### What the task requires:
Answer these questions from the text on the minus inverse:
(a) What size must X be for it to be a minus inverse of an n × p matrix A?
(b) What is A⁻ equal to when A is nonsingular?
(c) What is the least number of minus inverses that every matrix has?

### Text section:
==============================
MSA_Week2 1.2 Minus Inverse

1.2.1 Minus Inverse

Definition 1.2.1 (Minus Inverse)

Let $A$ be an $n \times p$ matrix. If there exists a $p \times n$ matrix $X$ such that

$$A\,X\,A = A,$$

then $X$ is called a minus inverse of $A$, denoted by $A^-.$

Property 1.2.1

If $A$ is nonsingular (invertible), then $A^-$ is unique and

$$A^- = A^{-1}.$$

Proof. Since $A \times A^{-1} \times A = A$, $A^{-1}$ is a generalized inverse of $A$. If $X$ is another generalized inverse, then $A \times X \times A = A$. Multiplying on the left and right by $A^{-1}$ yields $X = A^{-1}$. Hence uniqueness.

Property 1.2.2

Every matrix $A$ has at least one minus inverse, but it may not be unique (unless $A$ is invertible).
==============================
(Records from a data collection)
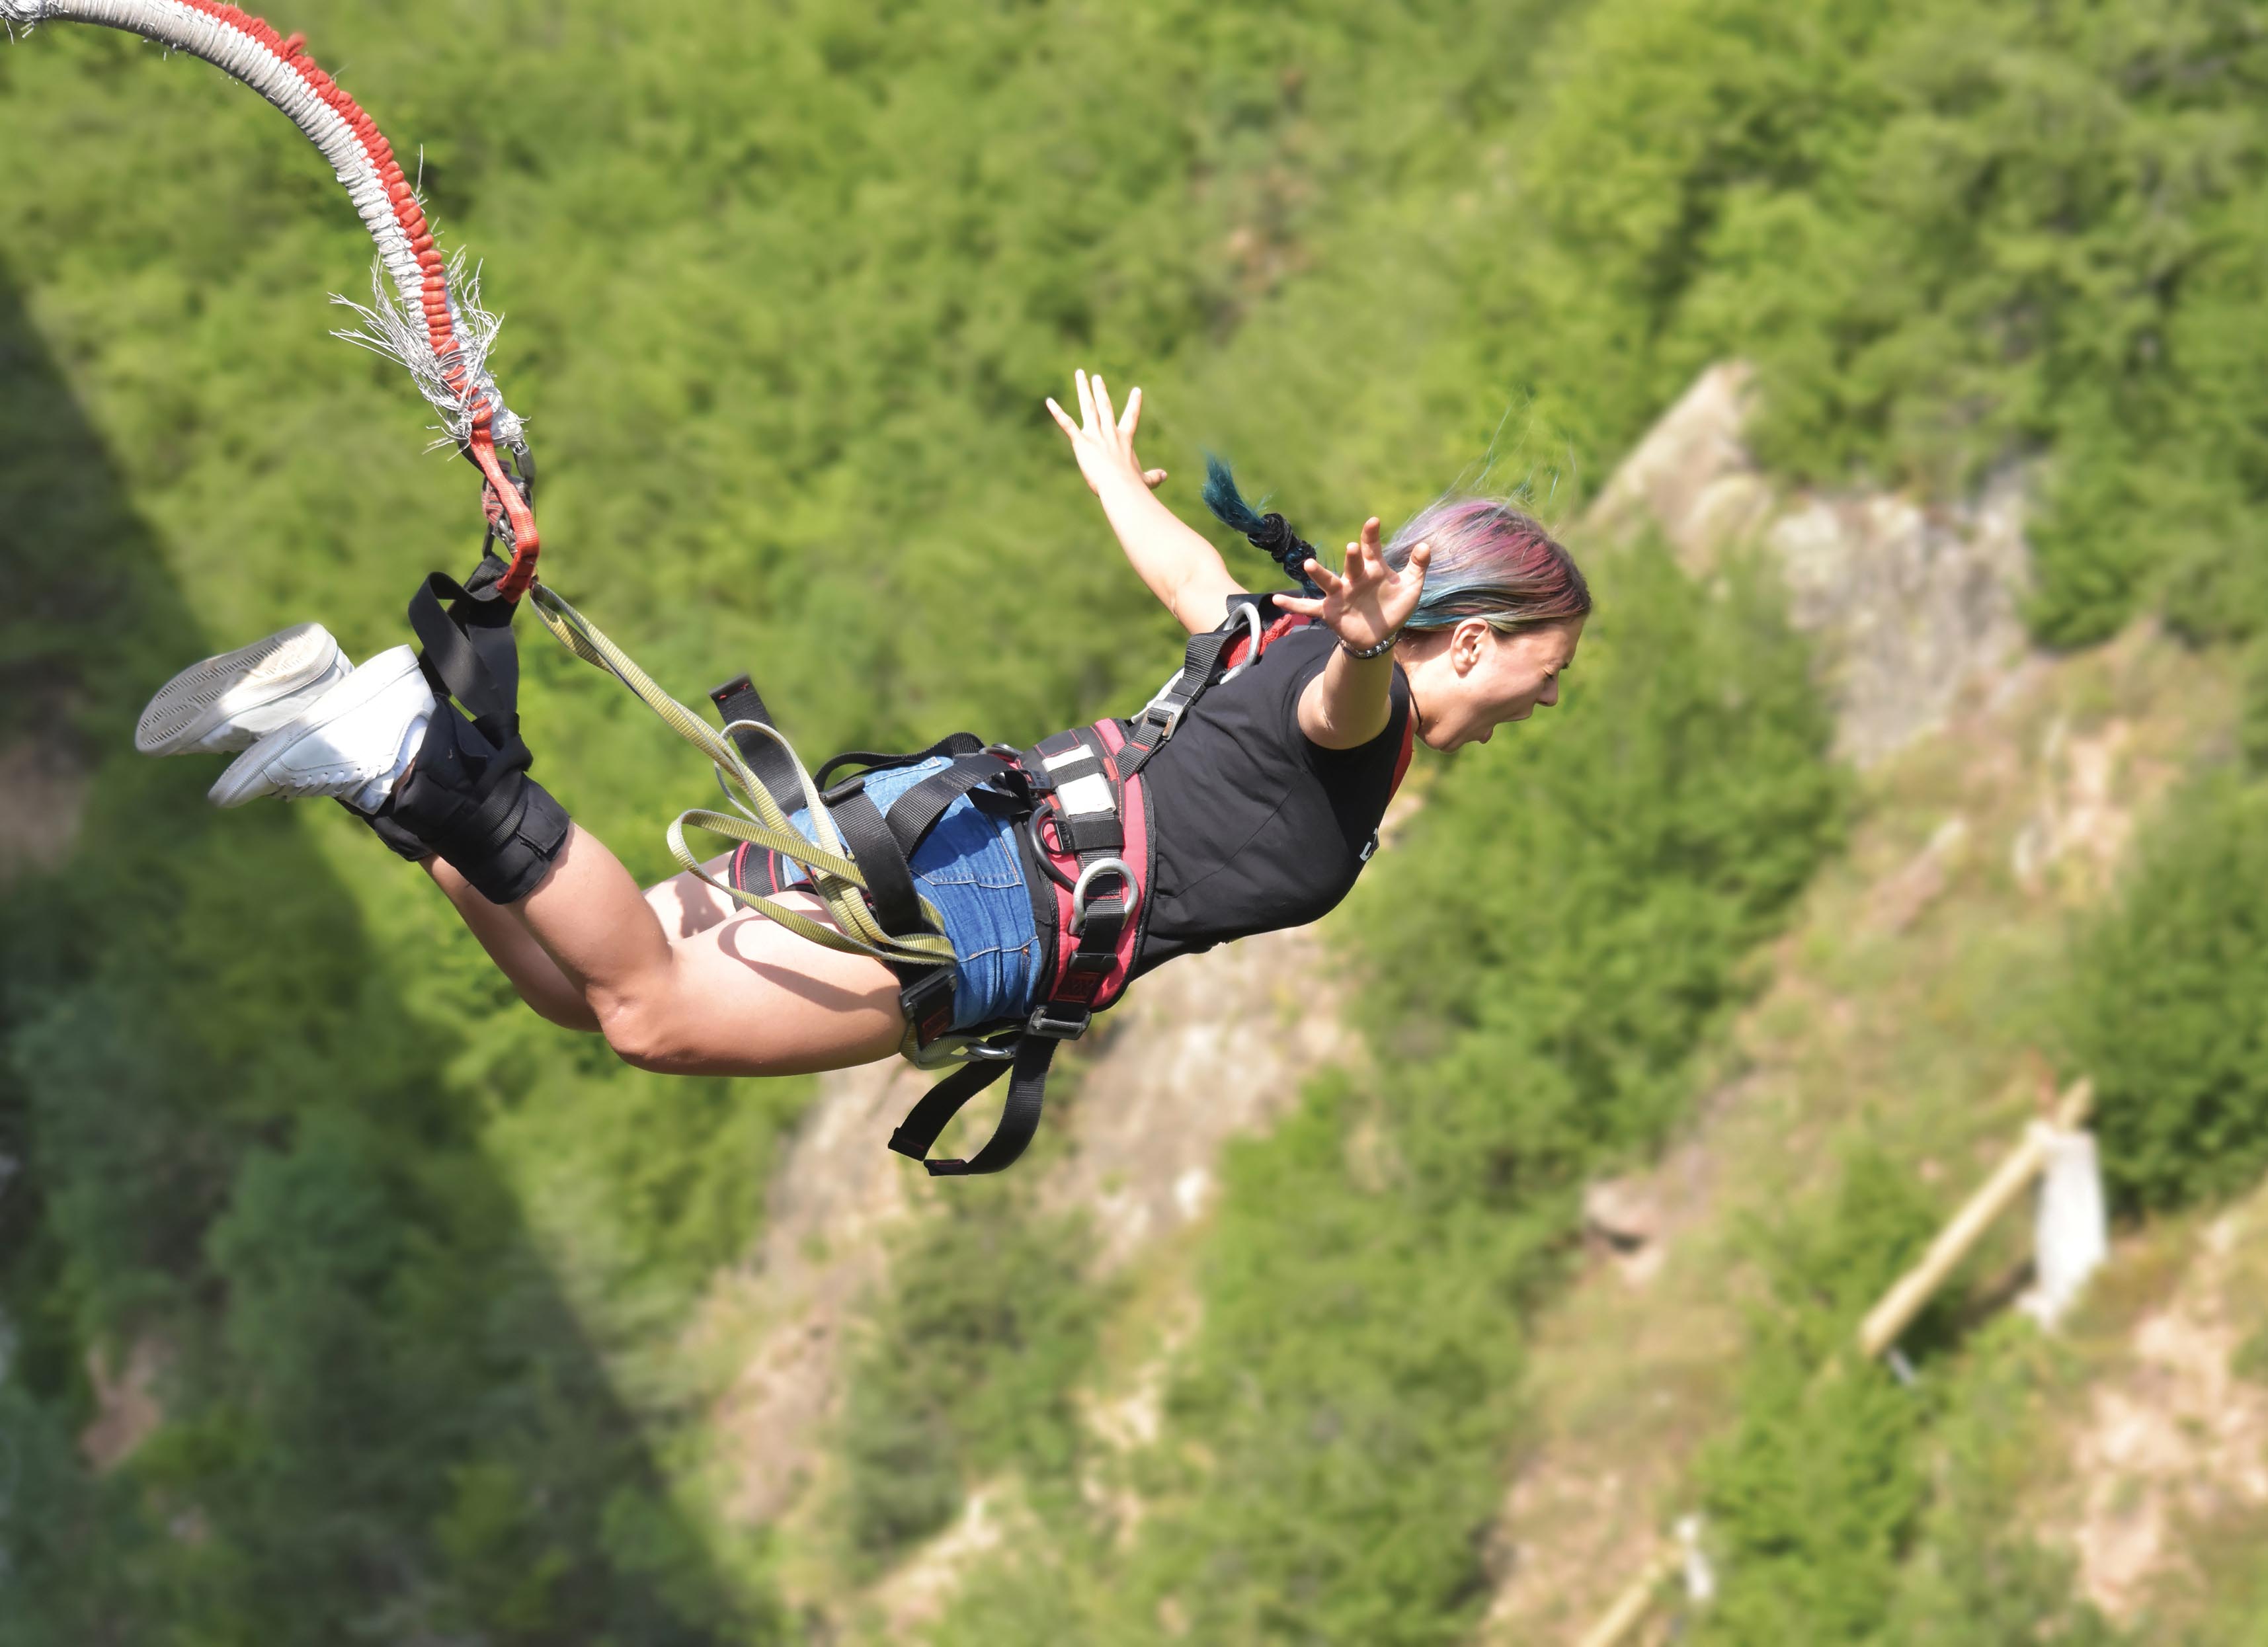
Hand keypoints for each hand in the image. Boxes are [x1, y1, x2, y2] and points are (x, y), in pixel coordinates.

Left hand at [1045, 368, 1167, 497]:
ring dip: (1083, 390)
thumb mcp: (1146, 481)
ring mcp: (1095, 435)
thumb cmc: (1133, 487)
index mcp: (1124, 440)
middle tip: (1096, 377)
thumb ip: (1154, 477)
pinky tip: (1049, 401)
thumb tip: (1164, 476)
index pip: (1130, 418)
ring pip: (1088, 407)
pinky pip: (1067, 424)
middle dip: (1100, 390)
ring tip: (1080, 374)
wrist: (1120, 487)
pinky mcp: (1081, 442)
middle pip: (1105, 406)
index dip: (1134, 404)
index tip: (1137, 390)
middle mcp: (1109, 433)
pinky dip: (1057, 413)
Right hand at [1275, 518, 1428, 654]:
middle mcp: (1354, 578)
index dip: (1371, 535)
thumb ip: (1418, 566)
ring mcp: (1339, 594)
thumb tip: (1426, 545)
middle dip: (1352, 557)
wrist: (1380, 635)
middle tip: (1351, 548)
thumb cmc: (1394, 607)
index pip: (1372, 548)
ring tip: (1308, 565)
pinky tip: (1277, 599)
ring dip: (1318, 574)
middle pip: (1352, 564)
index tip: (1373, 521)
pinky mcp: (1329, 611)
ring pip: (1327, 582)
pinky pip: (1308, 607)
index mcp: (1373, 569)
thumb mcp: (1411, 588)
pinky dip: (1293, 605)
==============================
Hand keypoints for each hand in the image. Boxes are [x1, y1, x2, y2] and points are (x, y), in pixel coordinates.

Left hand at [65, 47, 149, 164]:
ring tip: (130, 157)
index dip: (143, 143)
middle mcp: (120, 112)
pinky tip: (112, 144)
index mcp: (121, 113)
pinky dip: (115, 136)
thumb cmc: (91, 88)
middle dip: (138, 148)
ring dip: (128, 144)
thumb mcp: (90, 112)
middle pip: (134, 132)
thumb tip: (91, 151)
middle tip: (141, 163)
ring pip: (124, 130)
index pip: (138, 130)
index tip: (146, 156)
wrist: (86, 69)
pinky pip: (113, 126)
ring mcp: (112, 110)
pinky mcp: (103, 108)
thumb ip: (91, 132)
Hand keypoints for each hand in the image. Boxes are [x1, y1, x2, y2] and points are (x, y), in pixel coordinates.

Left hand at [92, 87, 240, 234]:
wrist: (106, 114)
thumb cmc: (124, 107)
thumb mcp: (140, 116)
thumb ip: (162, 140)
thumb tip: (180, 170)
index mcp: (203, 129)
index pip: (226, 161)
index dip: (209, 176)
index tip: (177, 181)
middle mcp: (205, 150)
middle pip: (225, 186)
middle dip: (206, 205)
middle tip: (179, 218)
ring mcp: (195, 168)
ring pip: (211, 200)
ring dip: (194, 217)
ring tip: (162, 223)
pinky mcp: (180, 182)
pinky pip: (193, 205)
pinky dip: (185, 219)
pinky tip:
==============================
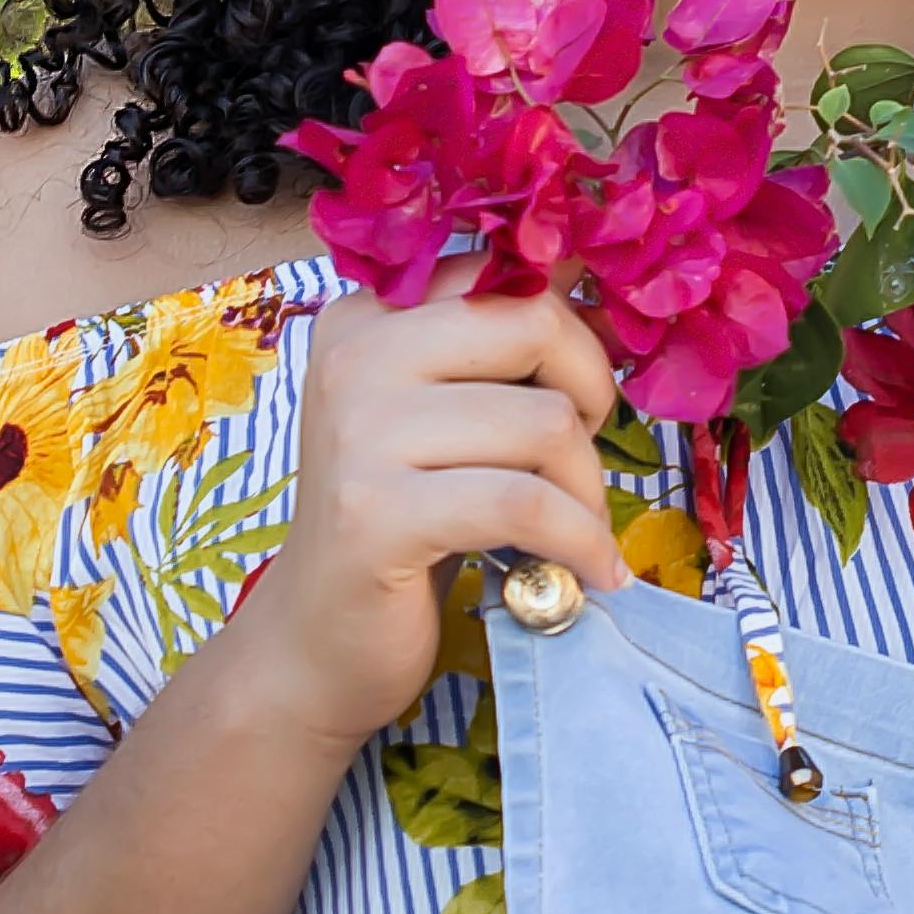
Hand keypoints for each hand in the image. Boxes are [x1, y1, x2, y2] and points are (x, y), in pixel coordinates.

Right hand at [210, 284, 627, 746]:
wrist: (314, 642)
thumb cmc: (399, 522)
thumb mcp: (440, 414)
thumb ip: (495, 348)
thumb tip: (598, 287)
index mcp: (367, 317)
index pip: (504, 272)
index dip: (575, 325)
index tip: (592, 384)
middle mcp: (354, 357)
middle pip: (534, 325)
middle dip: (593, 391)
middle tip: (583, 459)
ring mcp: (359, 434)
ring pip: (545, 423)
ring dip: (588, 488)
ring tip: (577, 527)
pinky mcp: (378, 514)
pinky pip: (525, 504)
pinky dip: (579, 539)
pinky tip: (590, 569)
==============================
### Written solution:
(a) p × n
(b) A⁻¹
(c) One